I recently began reading Timothy Keller’s book that deals with pain and suffering, aptly titled Walking with God through Pain and Suffering. Keller, a best-selling author and pastor of Redeemer Presbyterian Church in New York City, has so far–I’m only a fifth of the way through–delivered yet another helpful book on a topic of interest to both believers and non-believers.
In the second chapter of the book, titled The Victory of Christianity, Keller shares some thoughts that I found quite compelling. The section of the chapter wherein these ideas are raises has “Residual Christianity and the Problem of Evil” as its sub-title. Consider the following in regards to the ascendancy of the problem of evil as a difficult doctrine:
"It is often noted that the United States became secularized more slowly than Europe and Canada, but secularization has nevertheless moved forward. Despite the Deism of American founders such as Thomas Jefferson, several powerful spiritual awakenings kept American public culture characterized by Christian beliefs. In particular, those included the universality of human sin, that every person has a nature prone to and capable of great evil. This meant that "moral evil"–terrible suffering and pain inflicted by human beings on other human beings–was easy to explain. It was seen as part and parcel of living within the sinful human race. In addition, the doctrine of inherent human sinful ness also explained natural evil. Because we had turned from God, it was understandable that our world would be a dark and broken place, since it was under the judgment of a just God. And so earthquakes as well as invasions were occasions for public calls for widespread and repentance." (57)
Essentially, Keller suggests that the problem of evil wasn’t a problem until recently, or at least, wasn’t as big of a problem as it has become. The reason? Christians in the past, which lived in Western countries at a much higher proportion than they do now, held certain beliefs which “dealt” with the problem of evil in a more satisfactory manner.
Keller continues, noting the transformation of our beliefs, writing:
And so we have come to our present day. All of Western societies live within the secular frame, and even though many people still profess fairly traditional believes in God, most are affected by this frame. We see ourselves as able to control our own destiny, able to discern for ourselves what is right and wrong, and we see God is obligated to arrange things for our benefit, especially if we live a good enough life according to our own chosen standards. (57) Keller is clear on his opinion of the effects of this doctrinal metamorphosis, bluntly stating, “this secularized belief in God, or this residue of Christianity, may be the worst possible preexisting condition in which to encounter suffering” (58).
It seems we are ill-prepared and ill-equipped for the very things which cause us so much intellectual and emotional distress.
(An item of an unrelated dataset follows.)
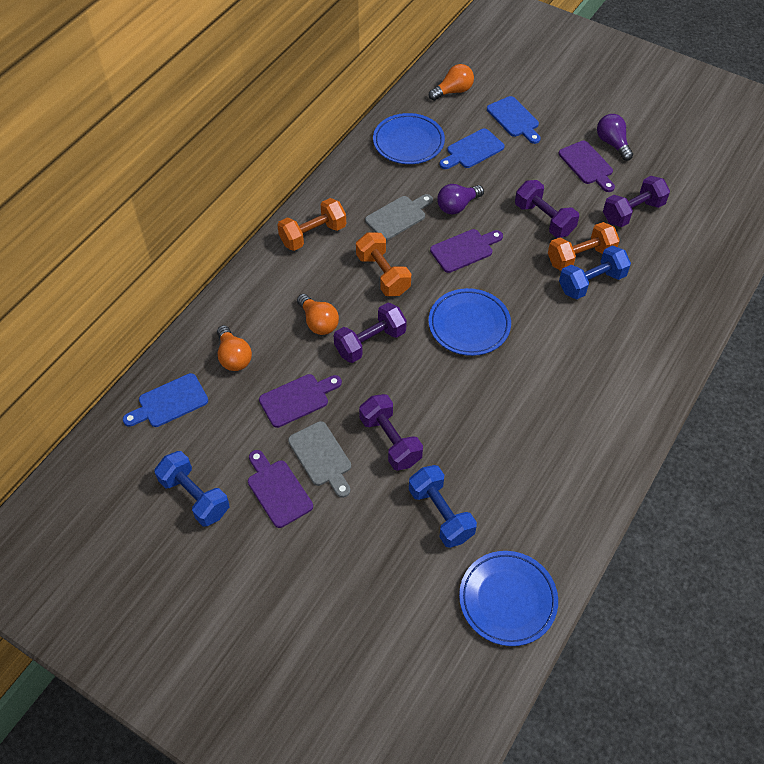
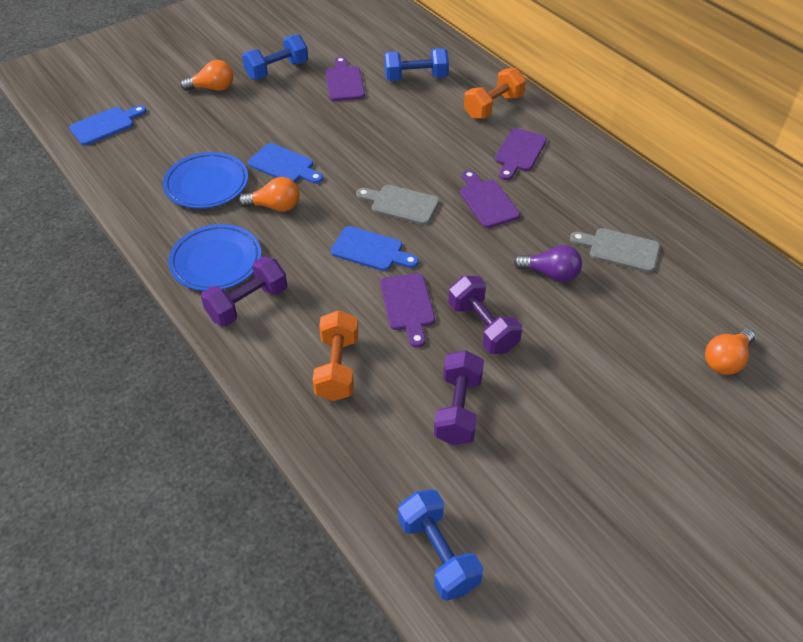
blue plate: [373,113,445,164] [429,288,511,356] [459,551,558,646] = 3 -> [163,152,248,209] [168,224,261,291] = 2
orange dumbbell: [277,198,346,251] [356,232,411,296] [548,222,620,271] = 3 -> [313,310,358,401] [464,68,526,119] = 2
purple dumbbell: [334,303,407,363] [359,394,423,471] [515,180,579,238] [603,176,670,227] = 4 -> [201,256,287,326] [434,350,484,445] [448,276,522,354] = 3
purple light bulb: [437,184,484,214] [597,114,633,161] = 2 -> [514,245,582,282] = 1

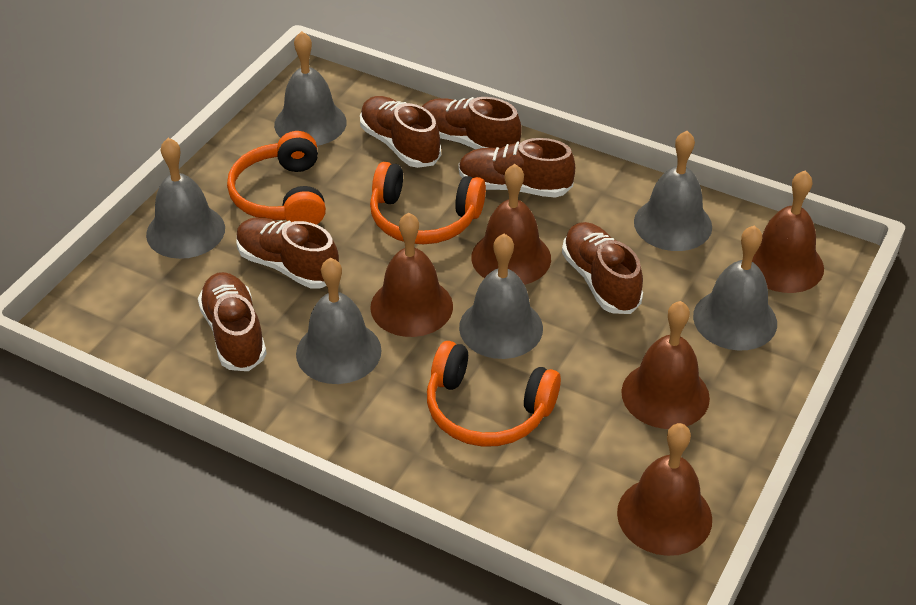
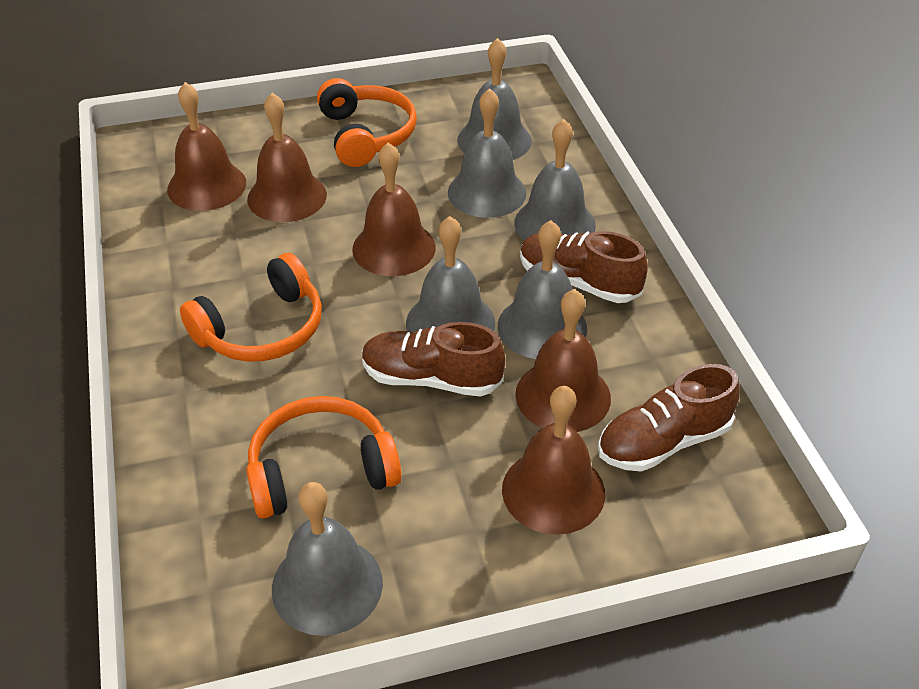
brown shoe: [198,272,267,371] [236,217,339,289] [360,96,441,168] [422,97,522,149] [459,138,575,198] [562,222,643,314] = 6 -> [362,322,505,397] [520,231,648,303] [598,364,740,471] = 3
Keller believes, however, that Christianity actually does possess the assets needed for walking through pain and suffering and these assets “reside in robust, distinctive Christian beliefs” (58). It is biblically rich, thick, and vigorous doctrines which furnish us for the fight of faith that invariably involves suffering. Keller notes four doctrines which particularly impact our ability to manage suffering: 1) the belief in a “personal, wise, infinite, and therefore inscrutable God who controls the affairs of the world” (58); 2) the tenet that “in Jesus Christ, God came to earth and suffered with and for us sacrificially” proving God is for us (58); the assurance of salvation for those who hold to “Christ’s work of salvation”(58) through faith; and 4) the belief that all true believers will experience bodily resurrection from the dead (58).
These great truths, according to Keller, prepare us and equip us for experiencing suffering and pain. Though I don’t claim to have experienced great suffering, I believe this to be true and have seen this very thing played out in the lives of friends. Keller concludes this section of his book with emphatically declaring, “When suffering, believing in God thinly or in the abstract is worse than not believing in God at all” (60).
So then, what about you? Do you believe in God thinly? Do you believe in a thin God? Do your doctrinal beliefs amount to nothing more than a residue of Christianity? If so, your journey through pain and suffering may be one in which you are less prepared than those who don’t believe in God at all.